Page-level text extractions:

● ● ● ●

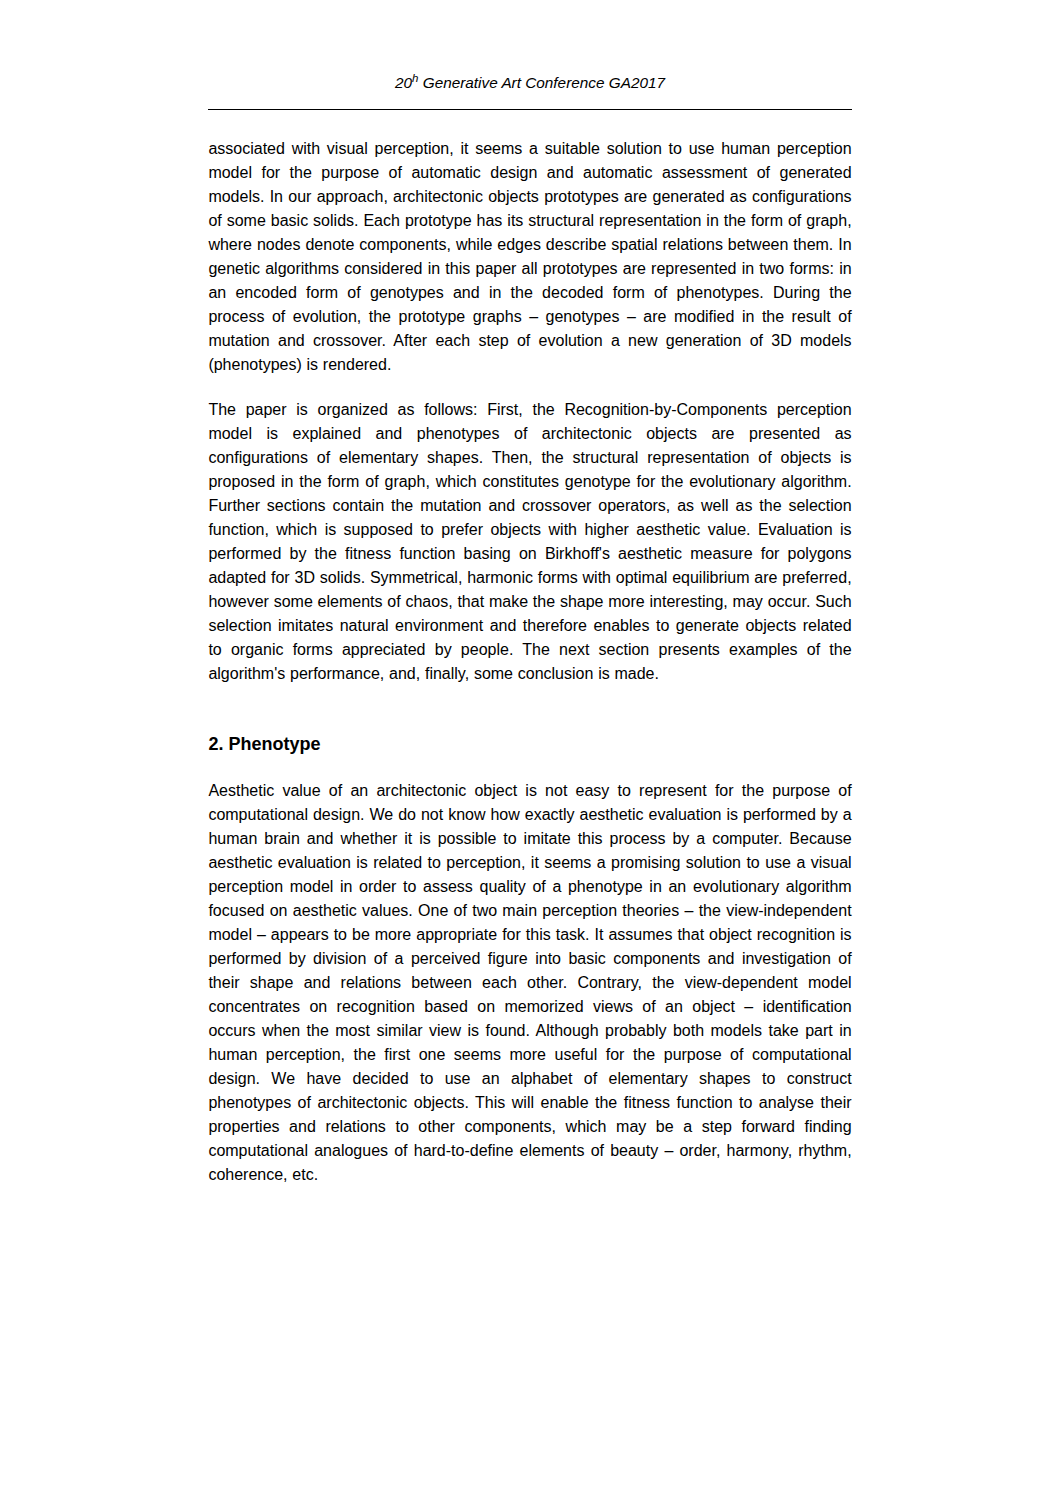20h Generative Art Conference GA2017
associated with visual perception, it seems a suitable solution to use human perception model for the purpose of automatic design and automatic assessment of generated models. In our approach, architectonic objects prototypes are generated as configurations of some basic solids. Each prototype has its structural representation in the form of graph, where nodes denote components, while edges describe spatial relations between them. In genetic algorithms considered in this paper all prototypes are represented in two forms: in an encoded form of genotypes and in the decoded form of phenotypes. During the process of evolution, the prototype graphs – genotypes – are modified in the result of mutation and crossover. After each step of evolution a new generation of 3D models (phenotypes) is rendered.
The paper is organized as follows: First, the Recognition-by-Components perception model is explained and phenotypes of architectonic objects are presented as configurations of elementary shapes. Then, the structural representation of objects is proposed in the form of graph, which constitutes genotype for the evolutionary algorithm. Further sections contain the mutation and crossover operators, as well as the selection function, which is supposed to prefer objects with higher aesthetic value. Evaluation is performed by the fitness function basing on Birkhoff's aesthetic measure for polygons adapted for 3D solids. Symmetrical, harmonic forms with optimal equilibrium are preferred, however some elements of chaos, that make the shape more interesting, may occur. Such selection imitates natural environment and therefore enables to generate objects related to organic forms appreciated by people. The next section presents examples of the algorithm's performance, and, finally, some conclusion is made.
2. Phenotype
Aesthetic value of an architectonic object is not easy to represent for the purpose of computational design. We do not know how exactly aesthetic evaluation is performed by a human brain and whether it is possible to imitate this process by a computer. Because aesthetic evaluation is related to perception, it seems a promising solution to use a visual perception model in order to assess quality of a phenotype in an evolutionary algorithm focused on aesthetic values. One of two main perception theories – the view-independent model – appears to be more appropriate for this task. It assumes that object recognition is performed by division of a perceived figure into basic components and investigation of their shape and relations between each other. Contrary, the view-dependent model concentrates on recognition based on memorized views of an object – identification occurs when the most similar view is found. Although probably both models take part in human perception, the first one seems more useful for the purpose of computational design. We have decided to use an alphabet of elementary shapes to construct phenotypes of architectonic objects. This will enable the fitness function to analyse their properties and relations to other components, which may be a step forward finding computational analogues of hard-to-define elements of beauty – order, harmony, rhythm, coherence, etc.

● ● ● ●

→ What you should do: Determine the number of lines above that include the word "configurations"; the reply is that number only.

→ Answer area: 2